Before I became a parent, I would spend hours at a time, until the sun set, riding through the forest on my dirt bike. I would spend an entire day strumming away at my guitar, and penning lyrics about life and love. A 12 hour, 800 mile road trip, just to hike up the side of a mountain for a single day, was worth every minute and every mile behind the wheel.
If I wanted to fly to New York or Chicago, to just have a few drinks with old friends, a little money and time set aside meant I could plan it no problem, with just a couple of weeks on my hands. My life was just one little adventure leading into the next one, or at least the freedom to believe in that.
As a new parent, I am no longer tied down to a regular 8-5 kind of schedule, with vacation hours building up and holidays around the corner. Now, my vacationless schedule is pretty much dictated by the 12-14 hour stretches that my infant spends awake, and his moods between those hours.

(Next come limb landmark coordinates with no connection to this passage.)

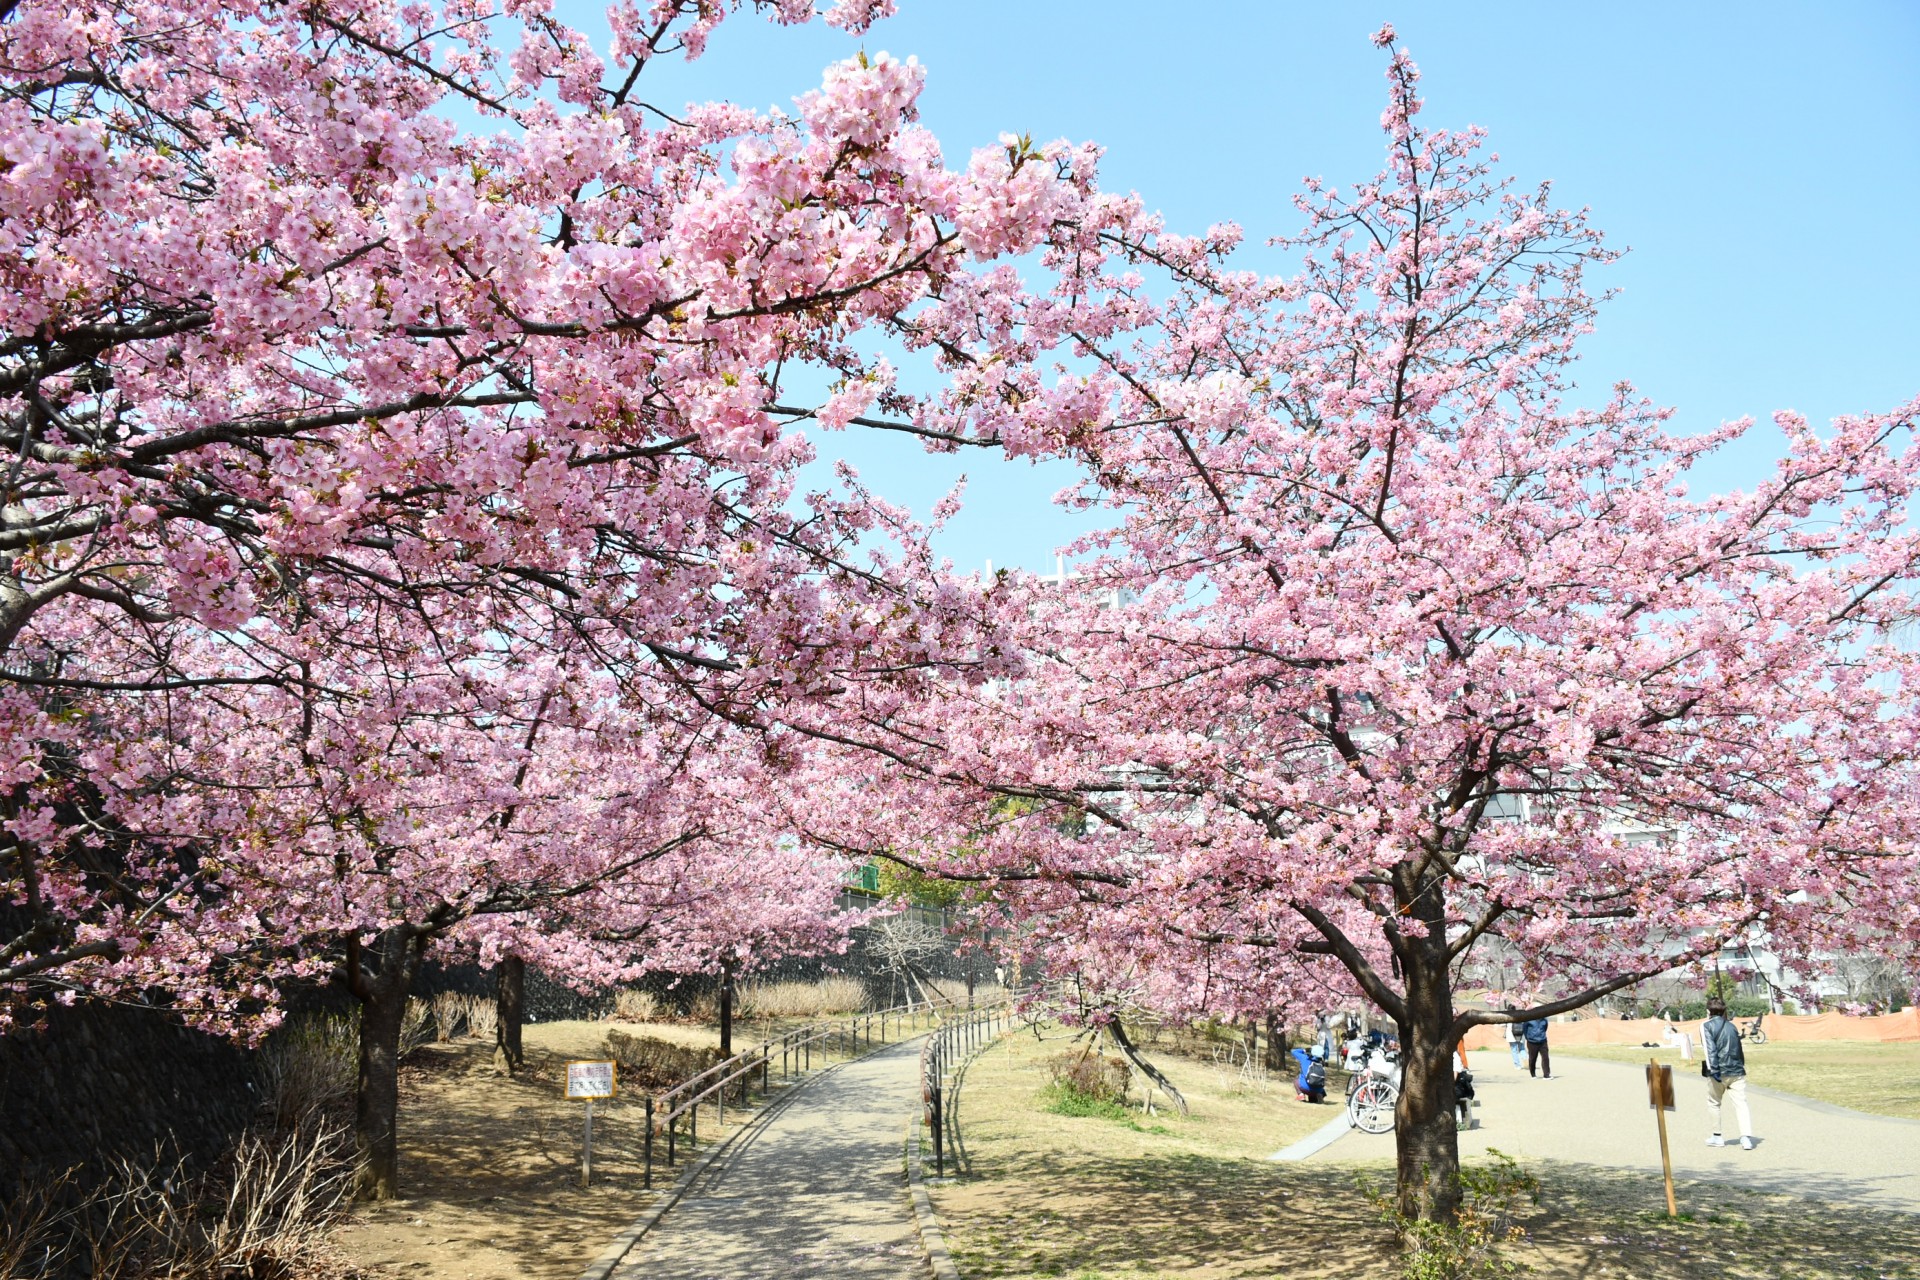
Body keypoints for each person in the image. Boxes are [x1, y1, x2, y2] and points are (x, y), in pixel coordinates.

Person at [1701, 996, 1756, 1150]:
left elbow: (1709, 1050)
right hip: (1737, 1070)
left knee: (1714, 1103)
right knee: (1741, 1104)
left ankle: (1717, 1136)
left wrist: (1714, 1070)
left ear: (1708, 1011)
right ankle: (1746, 1138)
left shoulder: (1706, 1026)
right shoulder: (1732, 1026)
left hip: (1718, 1071)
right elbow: (1739, 1048)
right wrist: (1740, 1066)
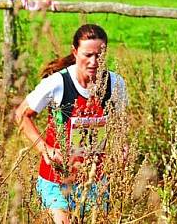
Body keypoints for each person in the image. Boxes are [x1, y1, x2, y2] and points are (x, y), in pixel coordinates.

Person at [14, 24, 127, 224]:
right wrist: (44, 149)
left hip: (95, 179)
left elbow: (120, 125)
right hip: (57, 179)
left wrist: (122, 148)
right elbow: (21, 115)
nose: (94, 61)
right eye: (88, 55)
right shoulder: (58, 83)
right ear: (75, 52)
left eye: (99, 55)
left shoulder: (115, 84)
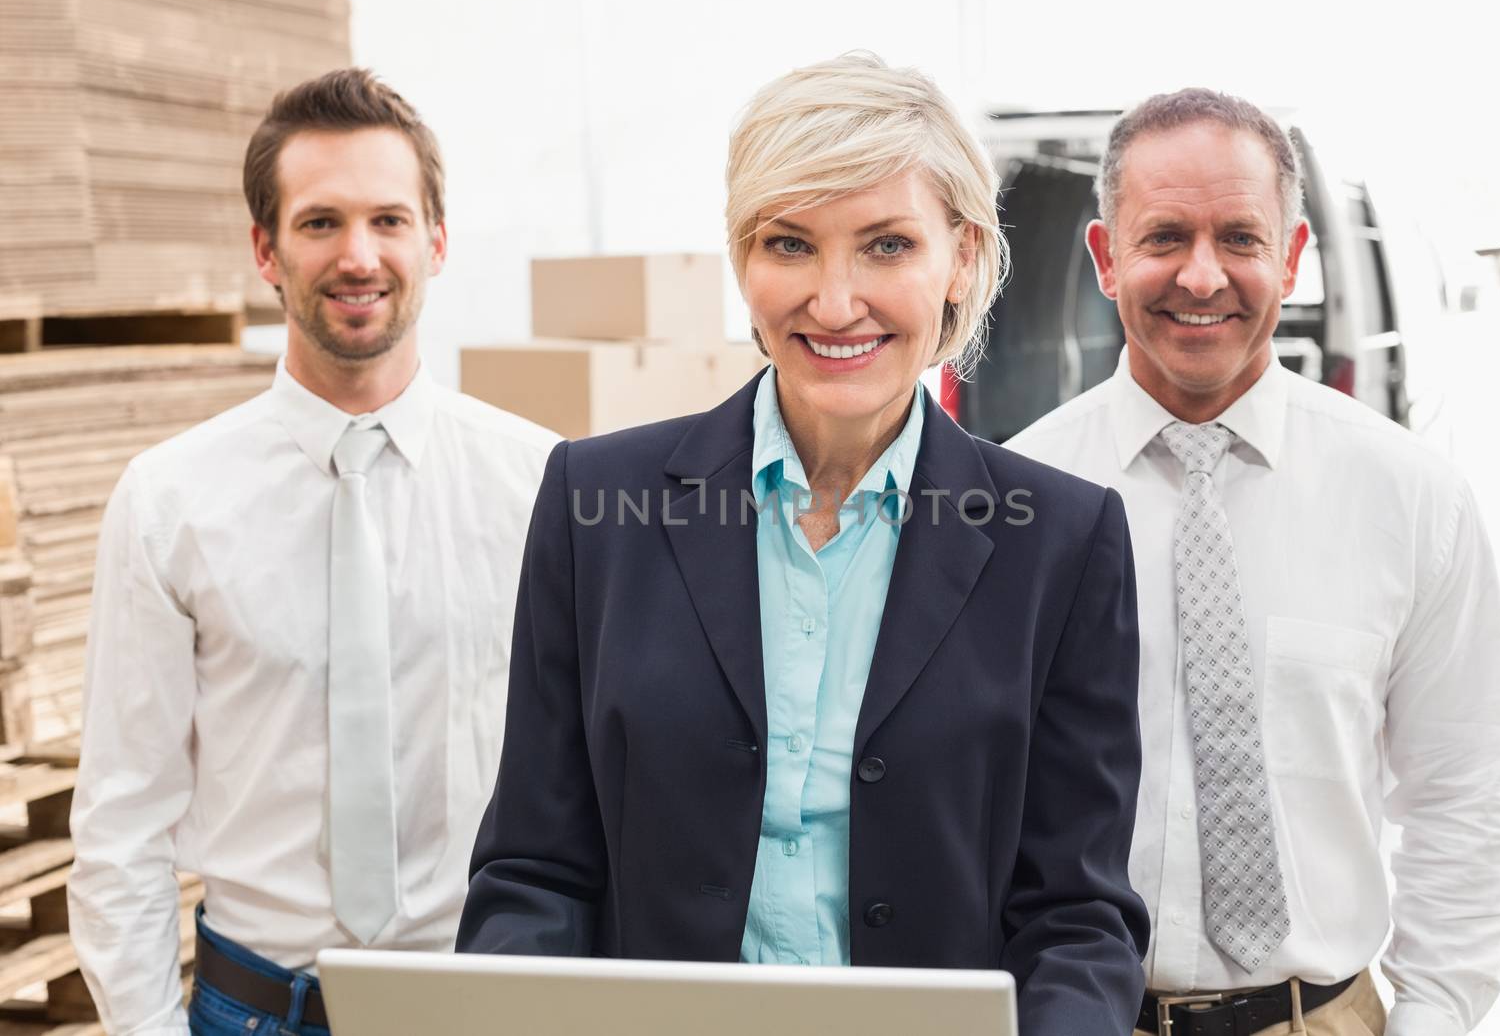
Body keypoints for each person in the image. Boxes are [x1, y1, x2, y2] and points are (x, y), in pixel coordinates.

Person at [456, 52, 1149, 1034]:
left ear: (961, 257)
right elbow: (536, 869)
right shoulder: (594, 503)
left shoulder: (1063, 542)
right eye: (789, 244)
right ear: (742, 261)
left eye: (885, 245)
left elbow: (1075, 912)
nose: (832, 301)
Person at [1008, 88, 1500, 1036]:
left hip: (1318, 1019)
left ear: (1289, 257)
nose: (1202, 277)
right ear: (1105, 258)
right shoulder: (1015, 501)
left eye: (1240, 239)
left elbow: (1464, 795)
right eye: (1164, 237)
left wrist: (1433, 1016)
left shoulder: (1410, 497)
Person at [67, 68, 561, 1036]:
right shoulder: (170, 501)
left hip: (476, 1003)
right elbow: (121, 822)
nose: (359, 255)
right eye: (321, 222)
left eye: (388, 219)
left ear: (437, 240)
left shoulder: (541, 484)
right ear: (266, 248)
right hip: (250, 1009)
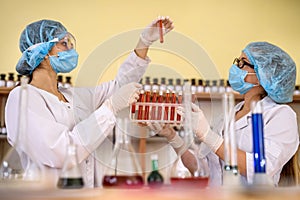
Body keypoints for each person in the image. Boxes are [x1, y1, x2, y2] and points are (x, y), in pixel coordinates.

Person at [5, 17, 174, 188]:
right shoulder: (22, 98)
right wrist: (110, 107)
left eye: (70, 43)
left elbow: (120, 87)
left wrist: (144, 42)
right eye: (63, 43)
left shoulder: (72, 95)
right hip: (49, 195)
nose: (70, 48)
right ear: (41, 51)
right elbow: (62, 152)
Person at [149, 42, 299, 186]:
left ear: (263, 75)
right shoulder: (228, 115)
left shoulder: (280, 116)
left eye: (242, 63)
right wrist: (171, 135)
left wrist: (209, 136)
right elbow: (200, 169)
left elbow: (261, 169)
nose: (236, 67)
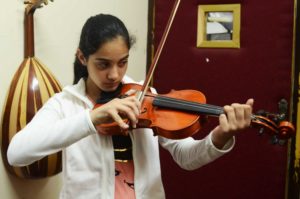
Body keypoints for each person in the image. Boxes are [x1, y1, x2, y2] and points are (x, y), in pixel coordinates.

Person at [7, 14, 254, 199]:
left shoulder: (146, 96)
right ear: (83, 58)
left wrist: (220, 136)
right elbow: (17, 153)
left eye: (122, 62)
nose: (114, 75)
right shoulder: (66, 104)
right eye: (103, 64)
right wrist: (91, 119)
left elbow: (185, 157)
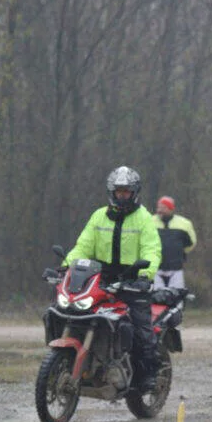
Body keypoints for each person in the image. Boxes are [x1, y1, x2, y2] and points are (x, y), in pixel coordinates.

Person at [63, 166, 162, 391]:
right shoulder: (99, 216)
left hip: (133, 281)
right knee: (70, 311)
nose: (122, 195)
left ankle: (148, 375)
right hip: (101, 278)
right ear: (112, 192)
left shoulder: (144, 218)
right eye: (119, 191)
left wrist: (145, 275)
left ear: (134, 192)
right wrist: (66, 266)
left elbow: (152, 249)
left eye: (126, 191)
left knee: (141, 328)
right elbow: (83, 246)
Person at [152, 195, 197, 290]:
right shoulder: (149, 222)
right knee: (155, 297)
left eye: (163, 208)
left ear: (171, 209)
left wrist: (178, 253)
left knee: (176, 296)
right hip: (155, 269)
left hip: (176, 270)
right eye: (158, 207)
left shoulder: (184, 224)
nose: (159, 210)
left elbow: (191, 243)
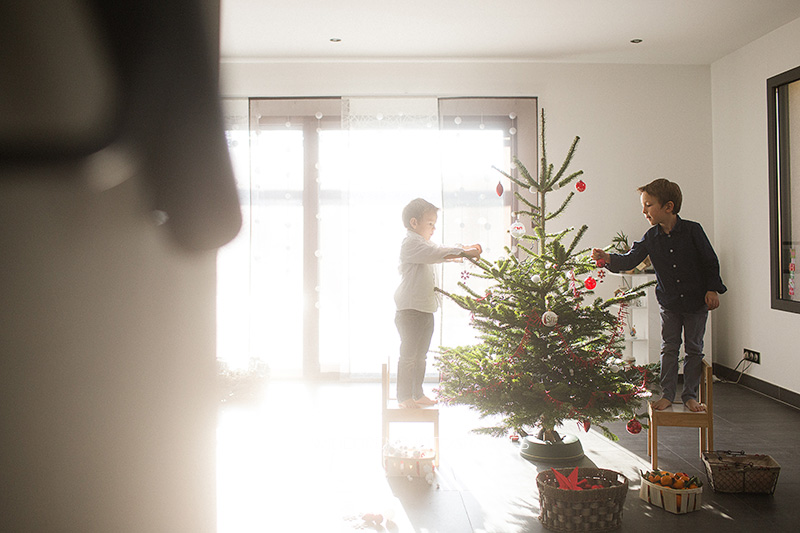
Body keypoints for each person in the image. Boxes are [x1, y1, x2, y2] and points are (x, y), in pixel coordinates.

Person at [592, 178, 726, 412]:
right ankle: (667, 394)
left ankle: (690, 396)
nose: (644, 211)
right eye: (643, 205)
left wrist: (712, 289)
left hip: (696, 303)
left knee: (694, 349)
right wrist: (607, 258)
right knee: (670, 348)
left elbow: (709, 261)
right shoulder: (650, 237)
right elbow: (630, 259)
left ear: (668, 207)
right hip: (670, 303)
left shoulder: (693, 230)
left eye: (648, 205)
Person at [394, 198, 482, 409]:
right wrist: (464, 252)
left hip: (425, 309)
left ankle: (417, 394)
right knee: (409, 356)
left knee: (421, 355)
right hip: (410, 310)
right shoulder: (411, 243)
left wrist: (465, 251)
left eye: (434, 224)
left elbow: (440, 249)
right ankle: (404, 396)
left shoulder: (425, 243)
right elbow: (437, 254)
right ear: (414, 223)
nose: (434, 228)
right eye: (430, 223)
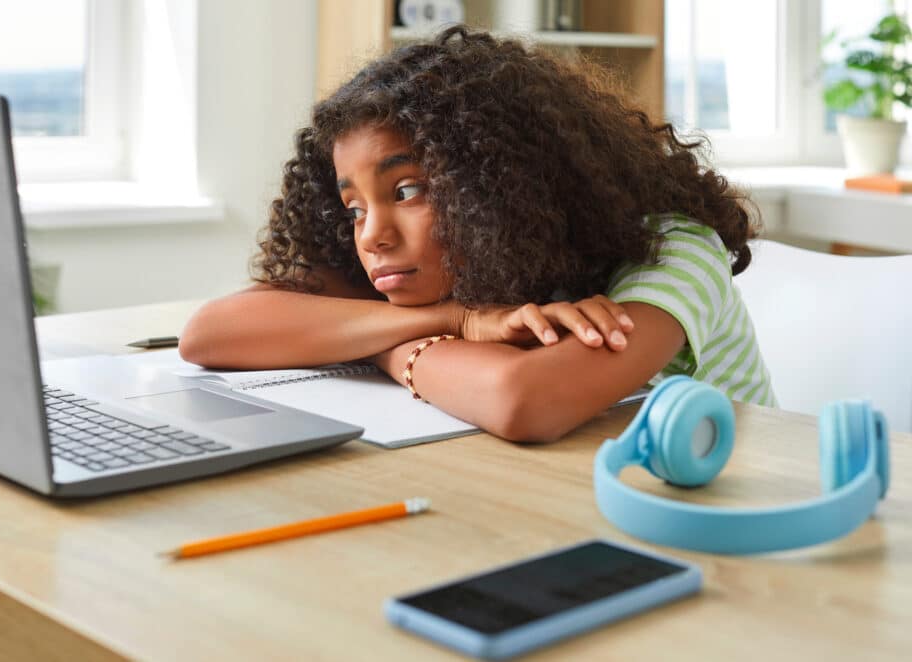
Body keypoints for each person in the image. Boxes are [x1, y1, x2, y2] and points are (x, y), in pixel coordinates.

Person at [179, 26, 776, 442]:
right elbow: (209, 334)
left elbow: (525, 402)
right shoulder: (412, 266)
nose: (373, 236)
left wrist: (387, 344)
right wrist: (452, 321)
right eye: (354, 207)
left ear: (500, 182)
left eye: (408, 191)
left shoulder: (674, 249)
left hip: (733, 516)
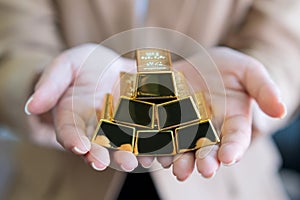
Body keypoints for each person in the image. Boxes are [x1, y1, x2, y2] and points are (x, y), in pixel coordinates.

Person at [0, 0, 299, 199]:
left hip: (228, 183)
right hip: (60, 181)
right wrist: (45, 83)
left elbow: (285, 37)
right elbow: (16, 39)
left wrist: (259, 81)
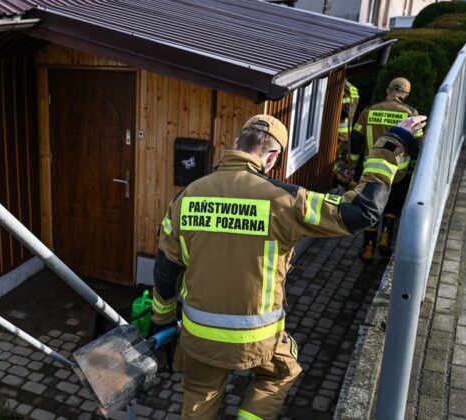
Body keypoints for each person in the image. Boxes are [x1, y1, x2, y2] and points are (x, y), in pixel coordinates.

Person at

I have friends and family that tell me that I should be the one in charge, and that as the parent, I should be dictating where we go and when. This will be much easier when my son is 5 years old, but when your child is only 5 months old, disrupting schedules and routines comes at a much higher price than what a person without children might freely assume.
In the case that my son doesn’t sleep, he gets tired and cranky, and cries. In the case that he doesn’t get fed in the time when he’s hungry, he gets cranky, and cries. If we are not in a time and place where I can freely change his diaper when it gets wet and uncomfortable, he will get cranky, and cry.
My sister said to me, “No one’s going to get mad at a baby for being a baby.” This is true, at least it should be. However, it is exhausting to deal with a tired and cranky, crying baby. I say that we plan occasions, going out, or doing anything social, accordingly because we want to be considerate to the company around us. But it’s for mine and my husband’s sanity too, because at the end of the day, where someone else might have to deal with our crying baby for 15 minutes or so at their party or gathering? I have listened to my son, while trying every method under the moon to get him to stop, crying for an hour stretch at a time.
Becoming a parent to an infant has meant also becoming something of a boring hermit person, whose biggest adventures now consist of just leaving more than one block from our house.
This isn’t to say that my son is a vampire who never goes out and sees things, but he’s a 5 month old baby, who needs upwards of 16 hours of sleep a day, and has a maximum “awake and alert” time of about two hours(and honestly, that’s pushing it). With only 8 hours of awake time, and needing a nap just about every hour, or hour and a half, one can imagine that our schedules look a bit choppy.
Combine that with the fact that our son is pretty finicky about how and where he sleeps(with a swaddle, a blanket, music, in a dark, quiet space), and the logistics of leaving the house, where the routine and all materials are easy to access, become much more of a task.
I do get comments about how we need to “train” our son into becoming more comfortable in these situations, but I’m honestly more interested in making sure that he’s healthy and happy first.
We do go to events, graduations, birthday parties, weddings, where our son has to endure the discomfort of being out of his normal environment and routine. But we don’t do it often, because it’s exhausting for our entire family.
It’s hard for baby, and it’s hard for mom and dad. At the end of the day, who doesn’t enjoy the comforts of their own home? The ability to just lay back and enjoy some peace and quiet? It’s fun to go out and socialize, bond with our friends and family, but it’s stressful to have to cook appetizers or hors d’ouevres for 30+ people, and make conversation and small talk with new people, all while checking the cues on your baby’s face to see if he’s hitting threshold of awake time and noise level. Currently, we do not have the energy for it.
In time, we will resume our adventurous and social personalities, but we will never get to experience the first magical year of our son’s life again. We want to enjoy that, because that’s what “living” means to us right now.
I was here when my son cracked his first smile, heard him when he first began to coo, and now we are excitedly anticipating him finally getting the “roll-over” down(he’s so close!). We didn’t miss his first giggle, and the many ones that have followed since.
I don’t want to hear from a daycare provider that he pushed himself up and is crawling, or God forbid walking, for the first time. We have this amazing opportunity to spend the most time with our son possible ourselves, and I know not everyone has this ability, so I don’t want to take it for granted.
Some days, I really miss my bike and the freedom of the forest trails. I lamented about missing Andrew McMahon and the Wilderness in concert this weekend. There are road trips and other adventures I fantasize about being able to go on freely again. But these are small sacrifices for the time that I get to spend with my baby, while he’s a baby.
My husband and I are planning trips to Europe, and the Bahamas, when our son is old enough to appreciate these things. Just the other day, our baby watched his dad intently as he strummed away at the guitar, just to get a reaction. Our spirits of adventure and creativity haven’t been lost on us yet, but we’re biding our time and enjoying our child, until he’s old enough to share in the spirit of these things with us.
Until then, our lives might seem a little boring, with our limited travel, and our many nights as homebodies. But, being a boring parent is a small price to pay for being a parent.